Unfortunately, either the candidate wasn't the correct one or the time wasn't quite right - for whatever actual reason (and no, it wasn't "the scream"), he didn't make it in 2004. (though on a side note, I really do appreciate the work he has done as the DNC chair - indeed, I'm REALLY glad he's there now)
However, now 4 years later we see the newest, and purest manifestation of this force in Barack Obama. Unlike Howard Dean though, there seems to be a real method here. While his detractors may minimize Obama's experience - it is exactly his experience that is now in my view his greatest factor erasing my doubt. His experience is that of a community organizer. In this new political reality being formed, that is EXACTLY the experience, and frame of mind needed. It is also exactly a perfect marriage with this new force in politics that has been forming.
His campaign is radically decentralized. His support is broad and fervent and built from the ground and then up. Everyone involved is personally invested. His donors are small, and insanely numerous. That makes him far more robust going into a general election.

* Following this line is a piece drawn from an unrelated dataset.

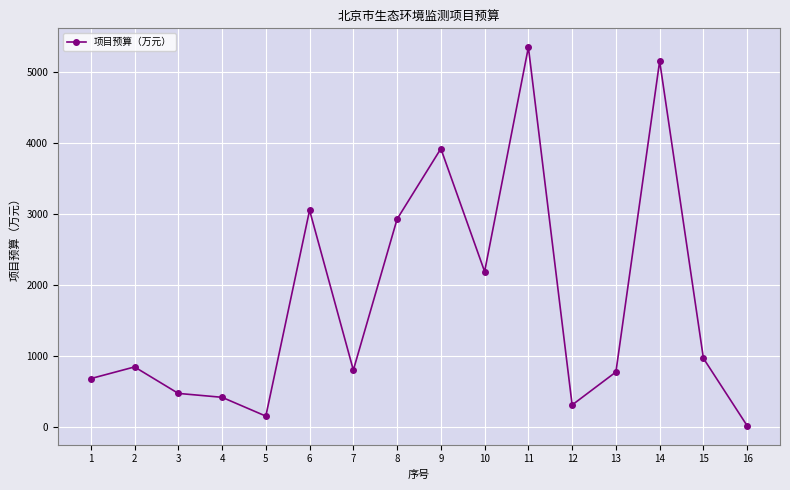

What is the difference between the maximum and second lowest values?

5182.5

Republicans since the 1970s have been perfecting a cynical variation of grass-roots supporting wherein a few people are able to generate support for a narrow set of issues by tapping into mailing lists, and more recent talk radio and other outlets and think tanks that they have developed. The liberals have had no such apparatus realistically.
Maybe we don't even need it now.
The community organizing background showed Obama how to enact change by flooding the avenues of power with the sheer force of numbers of energy. This is our antidote. It is also why he could be far more effective at both winning the election and effecting the change we so badly need.
Clinton was defeated with this machine in 1994 during the Health Care debate, and Kerry was slaughtered by it in 2004. However, now we may have an army ready to respond door to door, person to person. That's even more powerful than "Harry and Louise" to hear it from an actual neighbor. The entrenched powers are strong, but I don't believe they can hold up against a grass-roots organization of concerned, impassioned citizens numbering in the tens of millions.
It's important to realize, we already see evidence of this in his very campaign. The turnout he has been getting is nothing short of shocking. The crowded arenas, the volunteers, the increasing coalitions he is winning with, the independent and Republican support, the youth vote, the disaffected voters being pulled into the process, the over 400,000 donors - it's all concrete evidence that Barack Obama may really be The Real Deal finally. Obama has the best shot at harnessing this to truly effect the change we need because he understands it best from his experience.
Is this still a gamble? Of course it is... but I don't think it's a bad one at all.
I still like Senator Clinton, and I still believe she can be a good President, but I'm really starting to think that a President Obama may be the true game-changing agent of true progress that I have hoped for as long as I have cared about what happens to my nation.
It has hurt like crazy to see what damage has been inflicted upon this nation by the current administration, and turning back the worst of the damage would be good - but moving past the rules of the game that allowed for it, to push beyond the fear and division - that would be the start of justice.
I still think Clinton has the edge in this race, and I will support her gladly, but I really am hoping for Obama to win it. It's finally time to dare to hope again.
Oh yeah, to answer the blog title - no, I don't think it is particularly audacious - it's logical.